心風景 landscapes within 63 宮本神酒男
魂の回廊 西チベット
もし自分の肉体が滅んで魂だけになったら、風に乗って西チベットを自由に飛翔してまわりたい。私はこのインド国境に近い西チベットのチョルテン列(49個のストゥーパ)をはじめて見たとき、そういう感想を持ったのを覚えている。おそらく目の前にあるものが何のために作られたか理解できなかったからだろう。
これと似たものが200キロほど離れたインド北部スピティ地方のタボ・ゴンパにある。それが11世紀頃に作られたものだとすると、これも同じ頃(グゲ王国時代)に作られたのだろう。タボ・ゴンパには観光客や巡礼客が来るが、こちらは誰も来ない。風が吹いているだけだ。
何キロか離れたところにゴンパの廃墟があるので、それと関係しているのは間違いない。しかしなぜここにチョルテン列が作られたかはわからない。近くの岩壁には少なくとも数十の洞窟群がある。僧侶らはここで質素な生活を送っていたかもしれない。

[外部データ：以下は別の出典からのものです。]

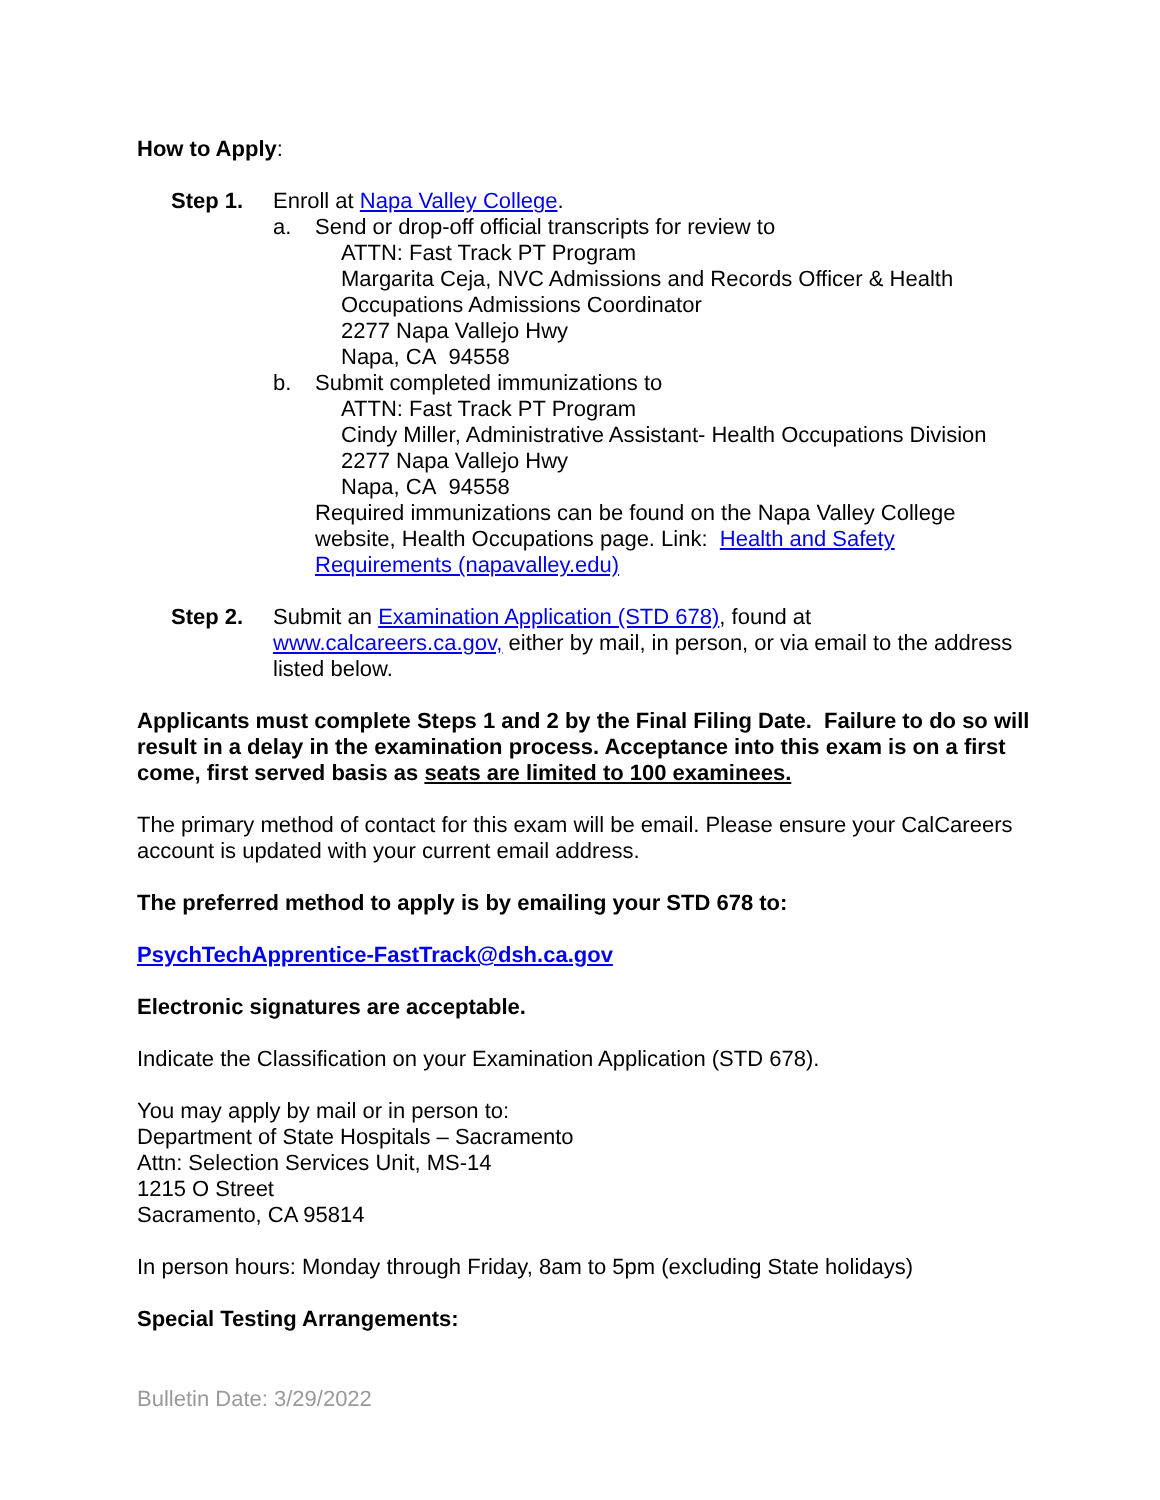How to Apply:
Step 1. Enroll at Napa Valley College.
a. Send or drop-off official transcripts for review to
ATTN: Fast Track PT Program
Margarita Ceja, NVC Admissions and Records Officer & Health Occupations Admissions Coordinator
2277 Napa Vallejo Hwy
Napa, CA 94558
b. Submit completed immunizations to
ATTN: Fast Track PT Program
Cindy Miller, Administrative Assistant- Health Occupations Division
2277 Napa Vallejo Hwy
Napa, CA 94558
Required immunizations can be found on the Napa Valley College website, Health Occupations page. Link: Health and Safety Requirements (napavalley.edu)
Step 2. Submit an Examination Application (STD 678), found at www.calcareers.ca.gov, either by mail, in person, or via email to the address listed below.
Applicants must complete Steps 1 and 2 by the Final Filing Date. Failure to do so will result in a delay in the examination process. Acceptance into this exam is on a first come, first served basis as seats are limited to 100 examinees.
The primary method of contact for this exam will be email. Please ensure your CalCareers account is updated with your current email address.
The preferred method to apply is by emailing your STD 678 to:
PsychTechApprentice-FastTrack@dsh.ca.gov
Electronic signatures are acceptable.
Indicate the Classification on your Examination Application (STD 678).
You may apply by mail or in person to:
Department of State Hospitals – Sacramento
Attn: Selection Services Unit, MS-14
1215 O Street
Sacramento, CA 95814
In person hours: Monday through Friday, 8am to 5pm (excluding State holidays)
Special Testing Arrangements:
Bulletin Date: 3/29/2022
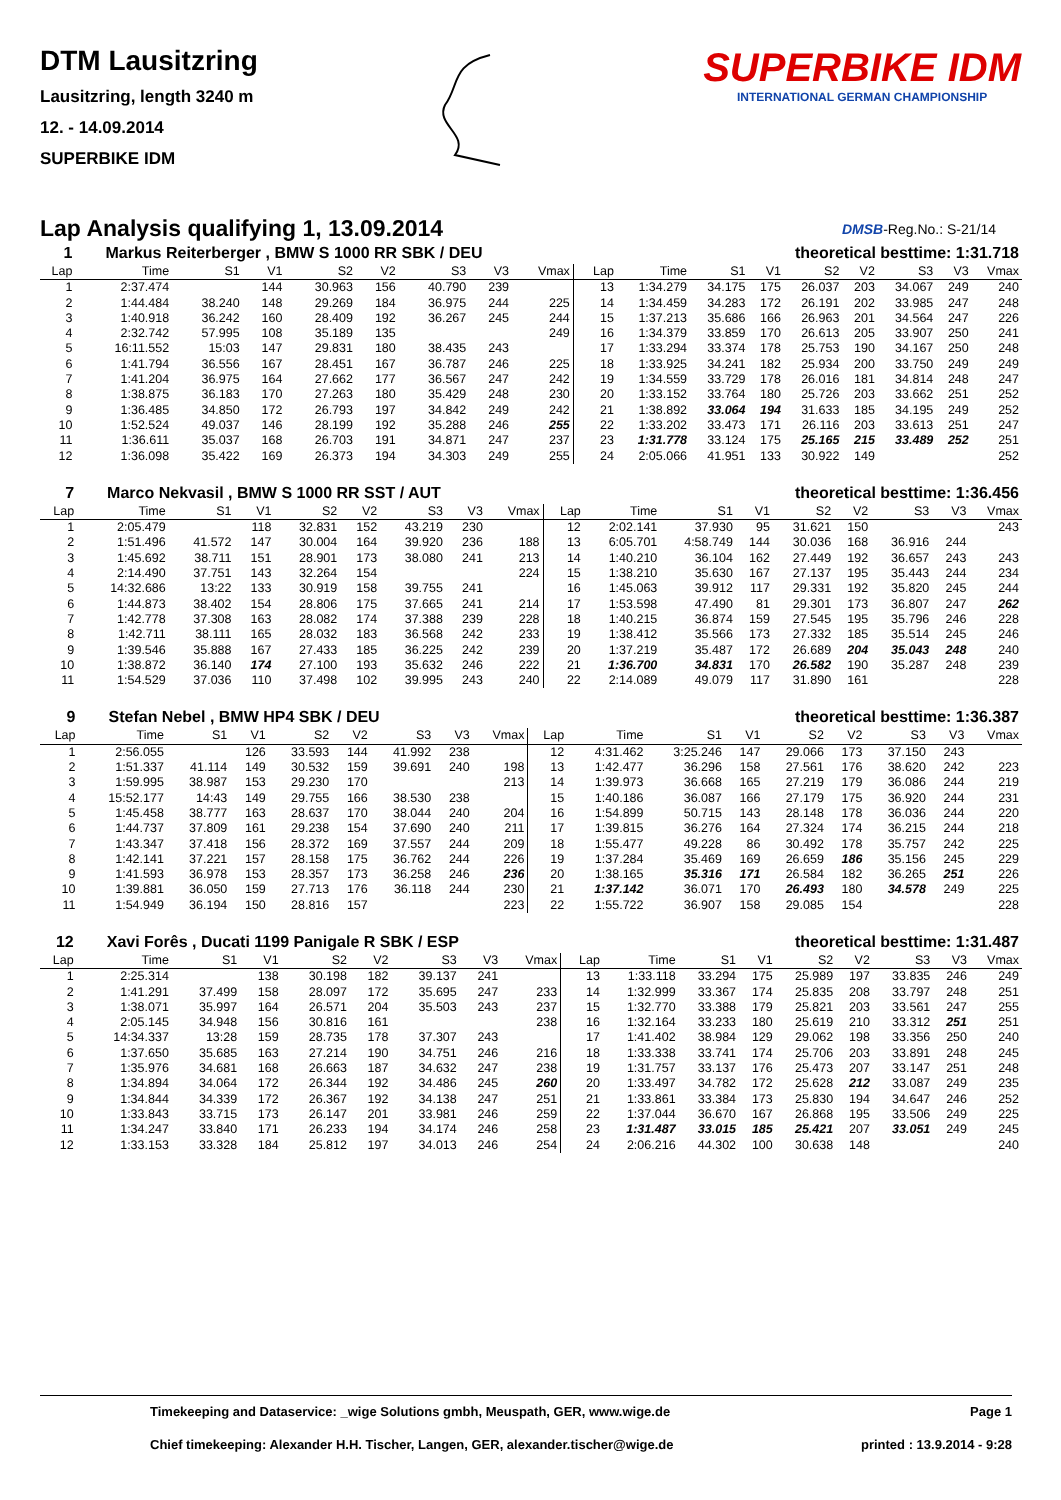DTM Lausitzring
Lausitzring, length 3240 m
12. - 14.09.2014
SUPERBIKE IDM
SUPERBIKE IDM
INTERNATIONAL GERMAN CHAMPIONSHIP
Lap Analysis qualifying 1, 13.09.2014
DMSB-Reg.No.: S-21/14
| 1 | Markus Reiterberger , BMW S 1000 RR SBK / DEU | | | | | | | | | theoretical besttime: 1:31.718 | | | | | | | |
| Lap | Time | S1 | V1 | S2 | V2 | S3 | V3 | Vmax | Lap | Time | S1 | V1 | S2 | V2 | S3 | V3 | Vmax |
| 1 | 2:37.474 | | 144 | 30.963 | 156 | 40.790 | 239 | | 13 | 1:34.279 | 34.175 | 175 | 26.037 | 203 | 34.067 | 249 | 240 |
| 2 | 1:44.484 | 38.240 | 148 | 29.269 | 184 | 36.975 | 244 | 225 | 14 | 1:34.459 | 34.283 | 172 | 26.191 | 202 | 33.985 | 247 | 248 |
| 3 | 1:40.918 | 36.242 | 160 | 28.409 | 192 | 36.267 | 245 | 244 | 15 | 1:37.213 | 35.686 | 166 | 26.963 | 201 | 34.564 | 247 | 226 |
| 4 | 2:32.742 | 57.995 | 108 | 35.189 | 135 | | | 249 | 16 | 1:34.379 | 33.859 | 170 | 26.613 | 205 | 33.907 | 250 | 241 |
| 5 | 16:11.552 | 15:03 | 147 | 29.831 | 180 | 38.435 | 243 | | 17 | 1:33.294 | 33.374 | 178 | 25.753 | 190 | 34.167 | 250 | 248 |
| 6 | 1:41.794 | 36.556 | 167 | 28.451 | 167 | 36.787 | 246 | 225 | 18 | 1:33.925 | 34.241 | 182 | 25.934 | 200 | 33.750 | 249 | 249 |
| 7 | 1:41.204 | 36.975 | 164 | 27.662 | 177 | 36.567 | 247 | 242 | 19 | 1:34.559 | 33.729 | 178 | 26.016 | 181 | 34.814 | 248 | 247 |
| 8 | 1:38.875 | 36.183 | 170 | 27.263 | 180 | 35.429 | 248 | 230 | 20 | 1:33.152 | 33.764 | 180 | 25.726 | 203 | 33.662 | 251 | 252 |
| 9 | 1:36.485 | 34.850 | 172 | 26.793 | 197 | 34.842 | 249 | 242 | 21 | 1:38.892 | 33.064 | 194 | 31.633 | 185 | 34.195 | 249 | 252 |
| 10 | 1:52.524 | 49.037 | 146 | 28.199 | 192 | 35.288 | 246 | 255 | 22 | 1:33.202 | 33.473 | 171 | 26.116 | 203 | 33.613 | 251 | 247 |
| 11 | 1:36.611 | 35.037 | 168 | 26.703 | 191 | 34.871 | 247 | 237 | 23 | 1:31.778 | 33.124 | 175 | 25.165 | 215 | 33.489 | 252 | 251 |
| 12 | 1:36.098 | 35.422 | 169 | 26.373 | 194 | 34.303 | 249 | 255 | 24 | 2:05.066 | 41.951 | 133 | 30.922 | 149 | | | 252 |
| 7 | Marco Nekvasil , BMW S 1000 RR SST / AUT | | | | | | | | | theoretical besttime: 1:36.456 | | | | | | | |
| Lap | Time | S1 | V1 | S2 | V2 | S3 | V3 | Vmax | Lap | Time | S1 | V1 | S2 | V2 | S3 | V3 | Vmax |
| 1 | 2:05.479 | | 118 | 32.831 | 152 | 43.219 | 230 | | 12 | 2:02.141 | 37.930 | 95 | 31.621 | 150 | | | 243 |
| 2 | 1:51.496 | 41.572 | 147 | 30.004 | 164 | 39.920 | 236 | 188 | 13 | 6:05.701 | 4:58.749 | 144 | 30.036 | 168 | 36.916 | 244 | |
| 3 | 1:45.692 | 38.711 | 151 | 28.901 | 173 | 38.080 | 241 | 213 | 14 | 1:40.210 | 36.104 | 162 | 27.449 | 192 | 36.657 | 243 | 243 |
| 4 | 2:14.490 | 37.751 | 143 | 32.264 | 154 | | | 224 | 15 | 1:38.210 | 35.630 | 167 | 27.137 | 195 | 35.443 | 244 | 234 |
| 5 | 14:32.686 | 13:22 | 133 | 30.919 | 158 | 39.755 | 241 | | 16 | 1:45.063 | 39.912 | 117 | 29.331 | 192 | 35.820 | 245 | 244 |
| 6 | 1:44.873 | 38.402 | 154 | 28.806 | 175 | 37.665 | 241 | 214 | 17 | 1:53.598 | 47.490 | 81 | 29.301 | 173 | 36.807 | 247 | 262 |
| 7 | 1:42.778 | 37.308 | 163 | 28.082 | 174 | 37.388 | 239 | 228 | 18 | 1:40.215 | 36.874 | 159 | 27.545 | 195 | 35.796 | 246 | 228 |
| 8 | 1:42.711 | 38.111 | 165 | 28.032 | 183 | 36.568 | 242 | 233 | 19 | 1:38.412 | 35.566 | 173 | 27.332 | 185 | 35.514 | 245 | 246 |
| 9 | 1:39.546 | 35.888 | 167 | 27.433 | 185 | 36.225 | 242 | 239 | 20 | 1:37.219 | 35.487 | 172 | 26.689 | 204 | 35.043 | 248 | 240 |
| 10 | 1:38.872 | 36.140 | 174 | 27.100 | 193 | 35.632 | 246 | 222 | 21 | 1:36.700 | 34.831 | 170 | 26.582 | 190 | 35.287 | 248 | 239 |
| 11 | 1:54.529 | 37.036 | 110 | 37.498 | 102 | 39.995 | 243 | 240 | 22 | 2:14.089 | 49.079 | 117 | 31.890 | 161 | | | 228 |
| 9 | Stefan Nebel , BMW HP4 SBK / DEU | | | | | | | | | theoretical besttime: 1:36.387 | | | | | | | |
| Lap | Time | S1 | V1 | S2 | V2 | S3 | V3 | Vmax | Lap | Time | S1 | V1 | S2 | V2 | S3 | V3 | Vmax |
| 1 | 2:56.055 | | 126 | 33.593 | 144 | 41.992 | 238 | | 12 | 4:31.462 | 3:25.246 | 147 | 29.066 | 173 | 37.150 | 243 | |
| 2 | 1:51.337 | 41.114 | 149 | 30.532 | 159 | 39.691 | 240 | 198 | 13 | 1:42.477 | 36.296 | 158 | 27.561 | 176 | 38.620 | 242 | 223 |
| 3 | 1:59.995 | 38.987 | 153 | 29.230 | 170 | | | 213 | 14 | 1:39.973 | 36.668 | 165 | 27.219 | 179 | 36.086 | 244 | 219 |
| 4 | 15:52.177 | 14:43 | 149 | 29.755 | 166 | 38.530 | 238 | | 15 | 1:40.186 | 36.087 | 166 | 27.179 | 175 | 36.920 | 244 | 231 |
| 5 | 1:45.458 | 38.777 | 163 | 28.637 | 170 | 38.044 | 240 | 204 | 16 | 1:54.899 | 50.715 | 143 | 28.148 | 178 | 36.036 | 244 | 220 |
| 6 | 1:44.737 | 37.809 | 161 | 29.238 | 154 | 37.690 | 240 | 211 | 17 | 1:39.815 | 36.276 | 164 | 27.324 | 174 | 36.215 | 244 | 218 |
| 7 | 1:43.347 | 37.418 | 156 | 28.372 | 169 | 37.557 | 244 | 209 | 18 | 1:55.477 | 49.228 | 86 | 30.492 | 178 | 35.757 | 242 | 225 |
| 8 | 1:42.141 | 37.221 | 157 | 28.158 | 175 | 36.762 | 244 | 226 | 19 | 1:37.284 | 35.469 | 169 | 26.659 | 186 | 35.156 | 245 | 229 |
| 9 | 1:41.593 | 36.978 | 153 | 28.357 | 173 | 36.258 | 246 | 236 | 20 | 1:38.165 | 35.316 | 171 | 26.584 | 182 | 36.265 | 251 | 226 |
| 10 | 1:39.881 | 36.050 | 159 | 27.713 | 176 | 36.118 | 244 | 230 | 21 | 1:37.142 | 36.071 | 170 | 26.493 | 180 | 34.578 | 249 | 225 |
| 11 | 1:54.949 | 36.194 | 150 | 28.816 | 157 | | | 223 | 22 | 1:55.722 | 36.907 | 158 | 29.085 | 154 | | | 228 |
| 12 | Xavi Forês , Ducati 1199 Panigale R SBK / ESP | | | | | | | | | theoretical besttime: 1:31.487 | | | | | | | |
| Lap | Time | S1 | V1 | S2 | V2 | S3 | V3 | Vmax | Lap | Time | S1 | V1 | S2 | V2 | S3 | V3 | Vmax |
| 1 | 2:25.314 | | 138 | 30.198 | 182 | 39.137 | 241 | | 13 | 1:33.118 | 33.294 | 175 | 25.989 | 197 | 33.835 | 246 | 249 |
| 2 | 1:41.291 | 37.499 | 158 | 28.097 | 172 | 35.695 | 247 | 233 | 14 | 1:32.999 | 33.367 | 174 | 25.835 | 208 | 33.797 | 248 | 251 |
| 3 | 1:38.071 | 35.997 | 164 | 26.571 | 204 | 35.503 | 243 | 237 | 15 | 1:32.770 | 33.388 | 179 | 25.821 | 203 | 33.561 | 247 | 255 |
| 4 | 2:05.145 | 34.948 | 156 | 30.816 | 161 | | | 238 | 16 | 1:32.164 | 33.233 | 180 | 25.619 | 210 | 33.312 | 251 | 251 |
| 5 | 14:34.337 | 13:28 | 159 | 28.735 | 178 | 37.307 | 243 | | 17 | 1:41.402 | 38.984 | 129 | 29.062 | 198 | 33.356 | 250 | 240 |
| 6 | 1:37.650 | 35.685 | 163 | 27.214 | 190 | 34.751 | 246 | 216 | 18 | 1:33.338 | 33.741 | 174 | 25.706 | 203 | 33.891 | 248 | 245 |
| 7 | 1:35.976 | 34.681 | 168 | 26.663 | 187 | 34.632 | 247 | 238 | 19 | 1:31.757 | 33.137 | 176 | 25.473 | 207 | 33.147 | 251 | 248 |
| 8 | 1:34.894 | 34.064 | 172 | 26.344 | 192 | 34.486 | 245 | 260 | 20 | 1:33.497 | 34.782 | 172 | 25.628 | 212 | 33.087 | 249 | 235 |
| 9 | 1:34.844 | 34.339 | 172 | 26.367 | 192 | 34.138 | 247 | 251 | 21 | 1:33.861 | 33.384 | 173 | 25.830 | 194 | 34.647 | 246 | 252 |
| 10 | 1:33.843 | 33.715 | 173 | 26.147 | 201 | 33.981 | 246 | 259 | 22 | 1:37.044 | 36.670 | 167 | 26.868 | 195 | 33.506 | 249 | 225 |
| 11 | 1:34.247 | 33.840 | 171 | 26.233 | 194 | 34.174 | 246 | 258 | 23 | 1:31.487 | 33.015 | 185 | 25.421 | 207 | 33.051 | 249 | 245 |
| 12 | 1:33.153 | 33.328 | 184 | 25.812 | 197 | 34.013 | 246 | 254 | 24 | 2:06.216 | 44.302 | 100 | 30.638 | 148 | | | 240 |
Timekeeping and Dataservice: _wige Solutions gmbh, Meuspath, GER, www.wige.de Page 1
Chief timekeeping: Alexander H.H. Tischer, Langen, GER, alexander.tischer@wige.de printed : 13.9.2014 - 9:28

いくつかのチョルテンは崩れ、中身が露出している。それによってバトミントンの羽根のような数百の小さな泥土でできたチョルテン(ツァツァ)で埋まっていることがわかる。ときおり煎餅のような形、大きさの仏像の円盤が混じっていた。考古学的には貴重なものかもしれないが、もちろん持って帰ったりはしない。手に取って眺めるのも御法度だ。崩れやすいのだ。何百年もチョルテン内部で外気に触れることもなく生き延びてきたが、あっという間に劣化し、塵土に戻ってしまうだろう。あるいはめったにやってこない泥棒に持っていかれるかもしれない。しかし大半のツァツァやミニチュア仏像円盤は依然としてすやすやと眠っていることだろう。